There is nothing defensible about this. Absolutely nothing. The post in which Whelan outs publius doesn't even contain a response to his arguments, just ad hominem attacks and claims that publius - who's a law professor - has "a dismal understanding of the legal matters he opined on" (which, judging from Whelan's hilarious misunderstanding of the role of policy in the legal system, seems like all too much projection). And his claim that using a psuedonym displays some sort of "cowardice" is all so much macho posturing, with no understanding of the damage non-anonymous blogging can do to one's legal or academic career (or, in publius' case, to relations with family).

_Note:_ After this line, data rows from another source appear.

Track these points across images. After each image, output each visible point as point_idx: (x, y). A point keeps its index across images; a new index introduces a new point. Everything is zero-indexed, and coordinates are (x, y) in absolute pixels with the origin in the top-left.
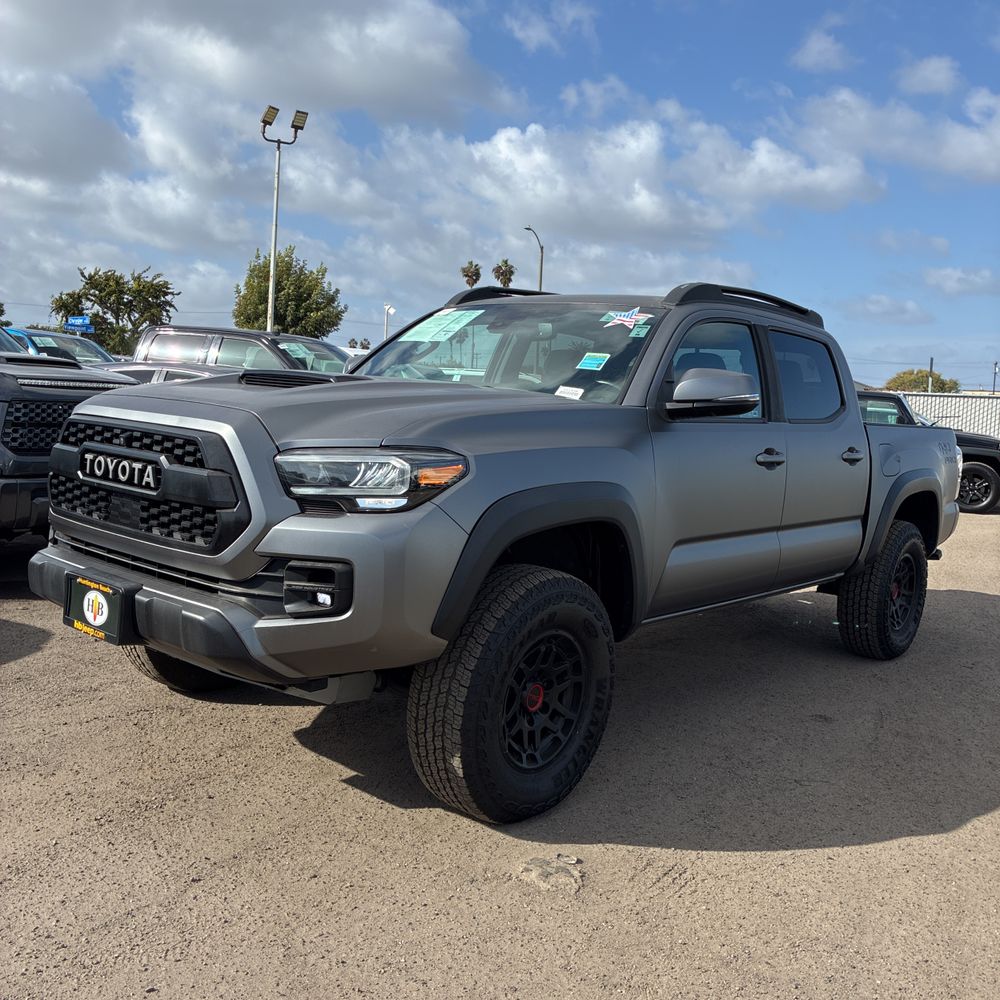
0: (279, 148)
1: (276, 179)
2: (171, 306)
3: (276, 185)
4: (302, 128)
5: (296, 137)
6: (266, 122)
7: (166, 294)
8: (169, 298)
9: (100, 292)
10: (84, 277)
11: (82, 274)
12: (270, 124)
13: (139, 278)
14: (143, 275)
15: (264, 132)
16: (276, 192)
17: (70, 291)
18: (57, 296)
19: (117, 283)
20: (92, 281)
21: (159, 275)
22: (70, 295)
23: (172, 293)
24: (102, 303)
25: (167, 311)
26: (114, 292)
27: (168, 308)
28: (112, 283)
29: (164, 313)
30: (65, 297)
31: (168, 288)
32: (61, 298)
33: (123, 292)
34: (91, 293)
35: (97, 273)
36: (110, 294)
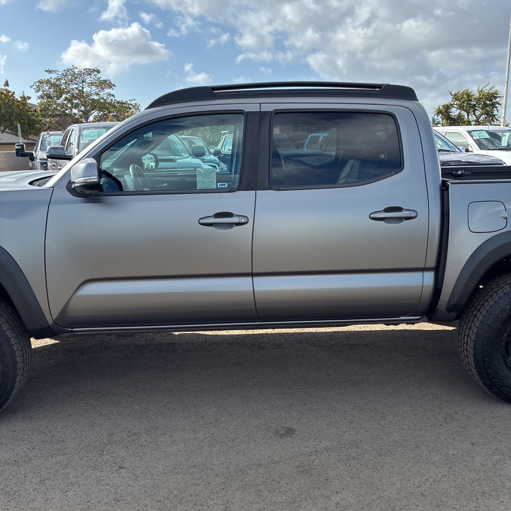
2: (499, 104)
7: (496, 98)
8: (498, 100)
9: (460, 101)
11: (451, 94)
13: (482, 91)
14: (484, 89)
17: (443, 104)
19: (468, 96)
20: (456, 97)
21: (493, 87)
22: (443, 106)
23: (499, 97)
24: (461, 107)
25: (496, 107)
26: (466, 101)
27: (497, 105)
28: (465, 96)
29: (495, 109)
30: (441, 107)
31: (497, 94)
32: (439, 108)
33: (471, 100)
34: (455, 103)
35: (459, 93)
36: (463, 102)
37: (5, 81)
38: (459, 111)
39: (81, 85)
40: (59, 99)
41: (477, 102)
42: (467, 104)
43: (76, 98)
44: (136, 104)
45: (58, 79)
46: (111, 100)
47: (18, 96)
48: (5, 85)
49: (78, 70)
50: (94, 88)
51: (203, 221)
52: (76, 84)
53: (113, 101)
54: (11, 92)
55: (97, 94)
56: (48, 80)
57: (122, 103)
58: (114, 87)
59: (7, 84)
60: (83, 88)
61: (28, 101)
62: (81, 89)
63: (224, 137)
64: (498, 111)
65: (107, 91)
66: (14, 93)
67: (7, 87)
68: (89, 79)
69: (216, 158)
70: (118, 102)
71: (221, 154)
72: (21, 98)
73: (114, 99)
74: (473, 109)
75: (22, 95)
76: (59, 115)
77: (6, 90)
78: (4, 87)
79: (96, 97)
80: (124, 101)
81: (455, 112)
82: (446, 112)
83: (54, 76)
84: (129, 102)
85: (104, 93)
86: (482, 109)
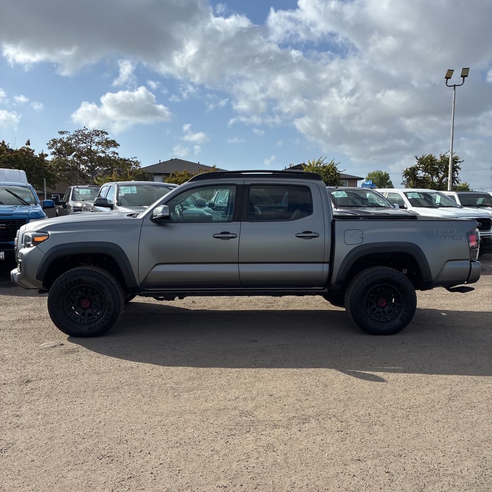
0: (455, 89)
1: (453, 105)
2: (459, 168)
3: (453, 108)
4: (467, 76)
5: (464, 81)
6: (447, 78)
7: (456, 162)
8: (458, 164)
9: (425, 165)
10: (418, 160)
11: (417, 158)
12: (450, 78)
13: (444, 156)
15: (447, 83)
16: (453, 111)
17: (410, 167)
18: (405, 170)
19: (432, 160)
20: (421, 161)
22: (410, 169)
23: (460, 162)
24: (425, 170)
25: (457, 171)
26: (430, 164)
27: (457, 169)
28: (429, 161)
29: (455, 173)
30: (408, 170)
31: (457, 160)
32: (407, 170)
33: (434, 164)
34: (421, 166)
35: (423, 157)
36: (427, 166)
37: (28, 140)
38: (424, 173)
39: (89, 144)
40: (70, 156)
41: (439, 166)
42: (431, 167)
43: (84, 155)
44: (137, 161)
45: (70, 139)
46: (115, 157)
47: (37, 154)
48: (26, 144)
49: (88, 131)
50: (100, 147)
51: (215, 236)
52: (85, 143)
53: (117, 158)
54: (31, 150)
55: (103, 152)
56: (61, 139)
57: (125, 160)
58: (118, 147)
59: (28, 143)
60: (91, 146)
61: (46, 158)
62: (89, 147)
63: (217, 192)
64: (458, 174)
65: (112, 149)
66: (34, 151)
67: (28, 146)
68: (97, 139)
69: (210, 209)
70: (121, 159)
71: (214, 206)
72: (39, 155)
73: (117, 156)
74: (436, 173)
75: (41, 153)
76: (68, 170)
77: (28, 148)
78: (26, 146)
79: (102, 155)
80: (126, 159)
81: (421, 174)
82: (413, 173)
83: (66, 136)
84: (131, 159)
85: (110, 151)
86: (443, 172)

Unlike publius, I'm no lawyer, so I can't really suggest a recourse other than explaining just how abhorrent Whelan's actions are - which he has done, in characteristically eloquent fashion. But it's truly horrifying to see someone who fashions himself an intellectual - and who leads an at least marginally respectable think tank - sink to such depths of harassment and character assassination. Whelan is not trying to enlighten his readers; he is trying to disrupt, if not destroy, publius' professional and personal life. As someone who, for four years, had to rely on others' willingness to respect my anonymity in order to experience some semblance of a normal, private adolescence, few things offend me more.
But I think it behooves Whelan's hosts - the editorial staff of National Review Online - to consider whether they want someone who personally harasses his interlocutors on their website, let alone their payroll. At the very least, I think they owe their readers an explanation if they choose to maintain their association such a bad blogospheric citizen.